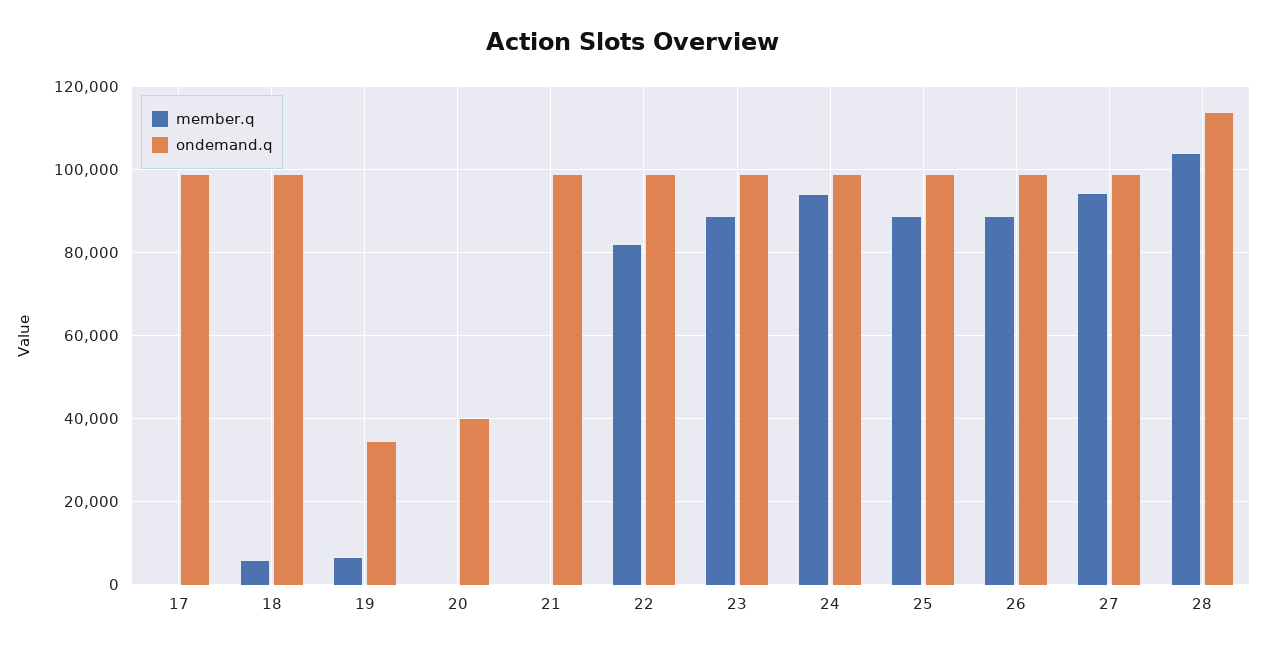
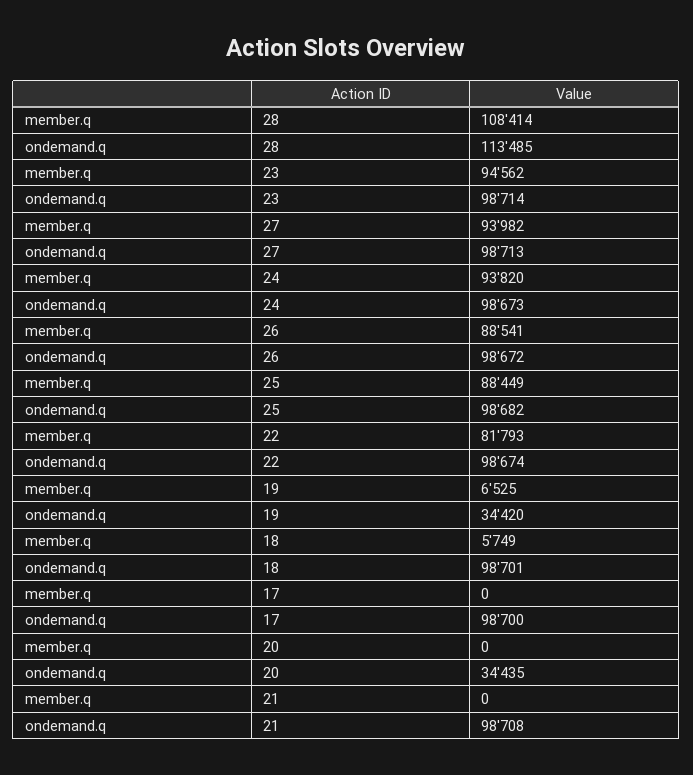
  {
    "member.q": {
      "17": 0,
      "18": 5749,
      "19": 6525,
      "20": 0,
      "21": 0,
      "22": 81793,
-     "23": 88000,
+     "23": 94562,
      "24": 93820,
      "25": 88449,
      "26": 88541,
      "27": 93982,
-     "28": 104000
+     "28": 108414
    },
    "ondemand.q": {
      "17": 98700,
      "18": 98701,
      "19": 34420,
-     "20": 40000,
+     "20": 34435,
      "21": 98708,
      "22": 98674,
      "23": 98714,
      "24": 98673,
      "25": 98682,
      "26": 98672,
      "27": 98713,
      "28": 113485
    }
  }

_WORK TO COMPLETE_
Copy every record exactly as it appears, apart from any pictures.

_WRITTEN SOLUTION_
  {
    "member.q": {
      "17": 0,
      "18": 5749,
      "19": 6525,
      "20": 0,
      "21": 0,
      "22": 81793,
-     "23": 88000,
+     "23": 94562,
      "24": 93820,
      "25": 88449,
      "26": 88541,
      "27": 93982,
-     "28": 104000
+     "28": 108414
    },
    "ondemand.q": {
      "17": 98700,
      "18": 98701,
      "19": 34420,
-     "20": 40000,
+     "20": 34435,
      "21": 98708,
      "22": 98674,
      "23": 98714,
      "24": 98673,
      "25": 98682,
      "26": 98672,
      "27": 98713,
      "28": 113485
    }
  }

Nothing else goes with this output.